After all our feeding frenzy, this

serenity; after all our

overfishing, this fleshiness

on which we cannot feed.

They leech a little color

off any passing light,

like water, or like ghosts

arriving to haunt water

where everything that lived

has died before its time.

Don’t let them fool you

with the lazy, sighing

way their bodies move

in on new territory.

Under a hundred

such umbrellas

the apocalypse

saunters to work.

Contributor
Amit Majmudar

Amit Majmudar is a novelist, poet, translator, essayist, and diagnostic nuclear radiologist. His latest books are Godsong: A Verse Translation of the Bhagavad-Gita, with Commentary (Knopf/Penguin Random House India, 2018) and the historical novel Soar (Penguin Random House India, 2020). His new and fourth poetry collection in the United States is What He Did in Solitary (Knopf, 2020).

Posted in Poetry

One comment on ““The Coming of the Jellyfish”

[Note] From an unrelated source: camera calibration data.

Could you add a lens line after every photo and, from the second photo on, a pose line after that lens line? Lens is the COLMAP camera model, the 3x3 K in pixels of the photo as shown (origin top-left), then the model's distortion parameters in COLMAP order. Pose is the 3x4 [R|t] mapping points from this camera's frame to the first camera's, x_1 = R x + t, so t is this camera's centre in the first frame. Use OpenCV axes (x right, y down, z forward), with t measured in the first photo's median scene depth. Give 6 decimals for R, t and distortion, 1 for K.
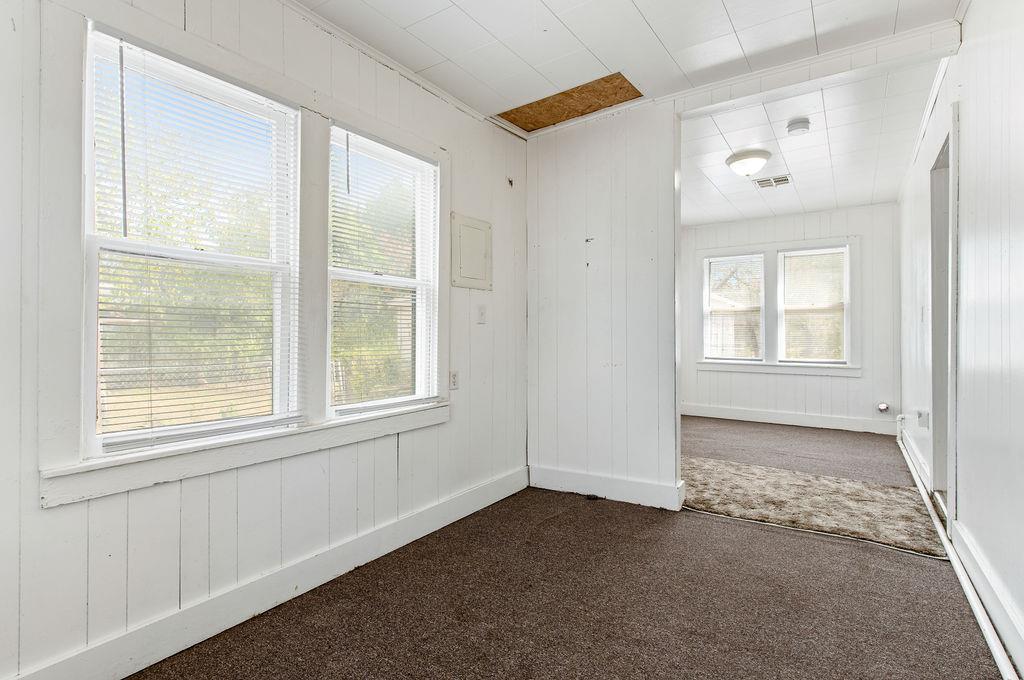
lens RADIAL K [[500.6, 0, 502.5], [0, 500.6, 343.9], [0, 0, 1]] dist [-0.008761, 0.000797]
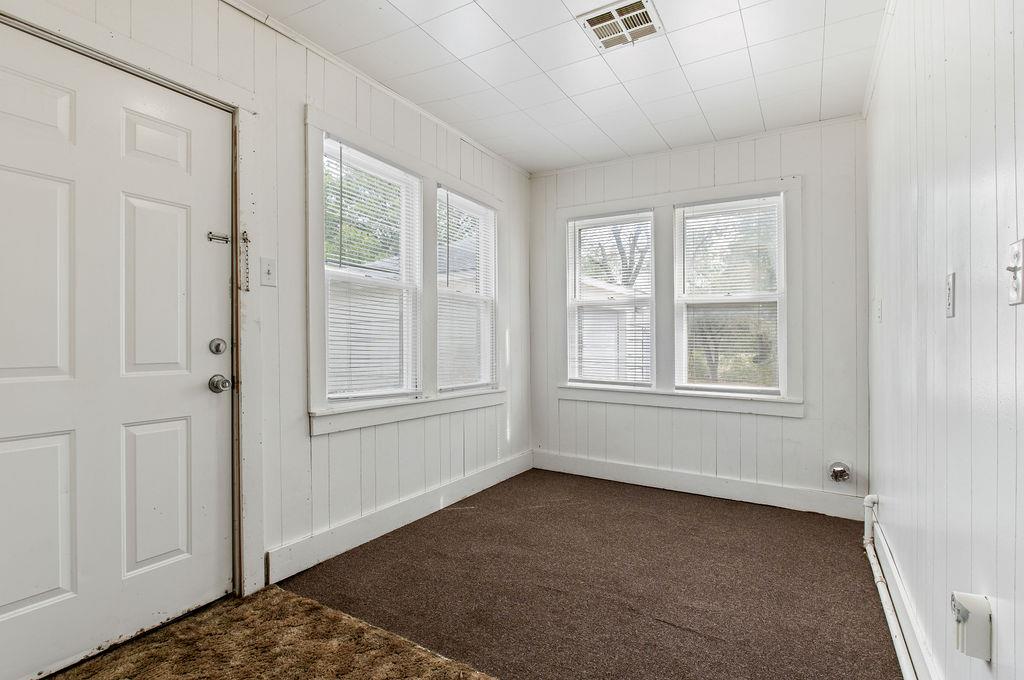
lens RADIAL K [[500.6, 0, 515.9], [0, 500.6, 347.3], [0, 0, 1]] dist [-0.008761, 0.000797]
pose [[0.996458, -0.000651, 0.084087, 0.325880], [0.000557, 0.999999, 0.001146, -0.016671], [-0.084088, -0.001095, 0.996458, 0.433453]]
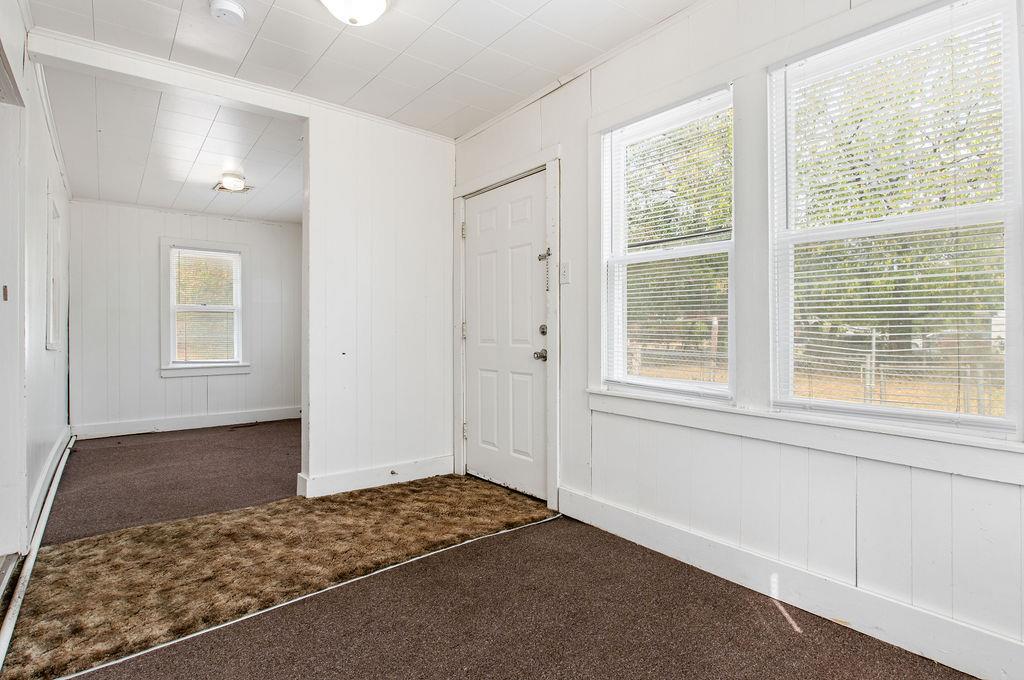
lens RADIAL K [[500.6, 0, 512.8], [0, 500.6, 338.3], [0, 0, 1]] dist [-0.008761, 0.000797]
pose [[-0.277278, 0.005463, -0.960774, 0.668708], [-0.009575, 0.999918, 0.008449, -0.012557], [0.960742, 0.011542, -0.277203, 0.928150]]
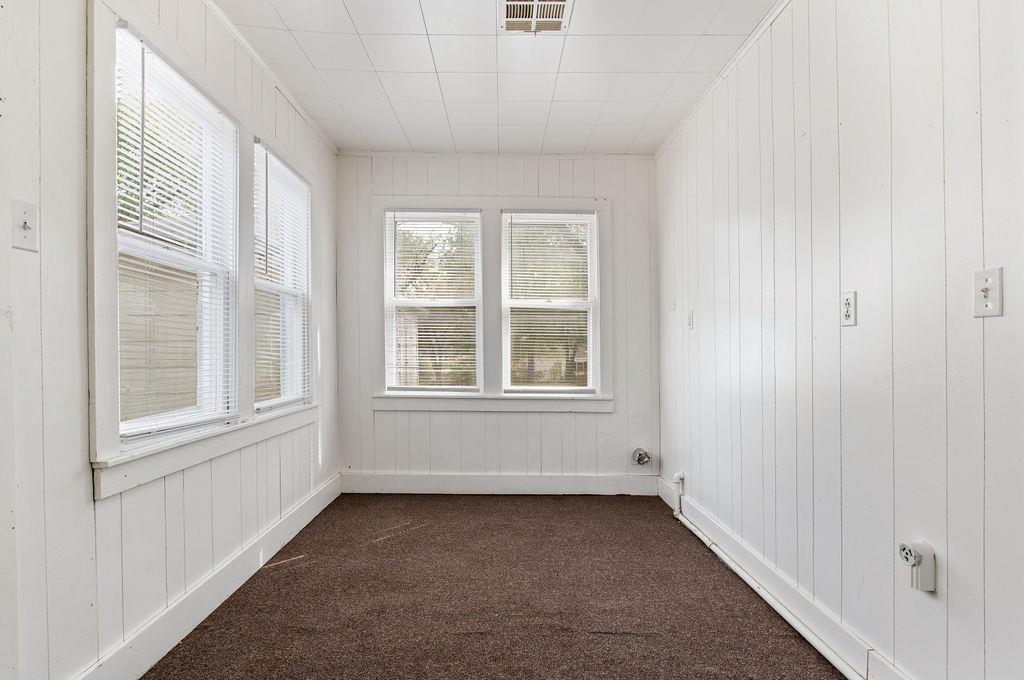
lens RADIAL K [[500.6, 0, 511.3], [0, 500.6, 345.0], [0, 0, 1]] dist [-0.008761, 0.000797]
pose [[0.801756, -0.001297, 0.597650, 0.206920], [0.007871, 0.999934, -0.008390, -0.018047], [-0.597600, 0.011431, 0.801713, 0.532701]]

  1. The poem begins with what seems to be an ordinary fishing incident; and then, as quietly and subtly as drifting jellyfish, it broadens out, sweeping the reader along with beautiful and terrifying imagery. I remember reading an article about the proliferation of jellyfish in the oceans as a result of human interference. This is every zombie or alien invasion movie made real. This is your nightmare happening right now.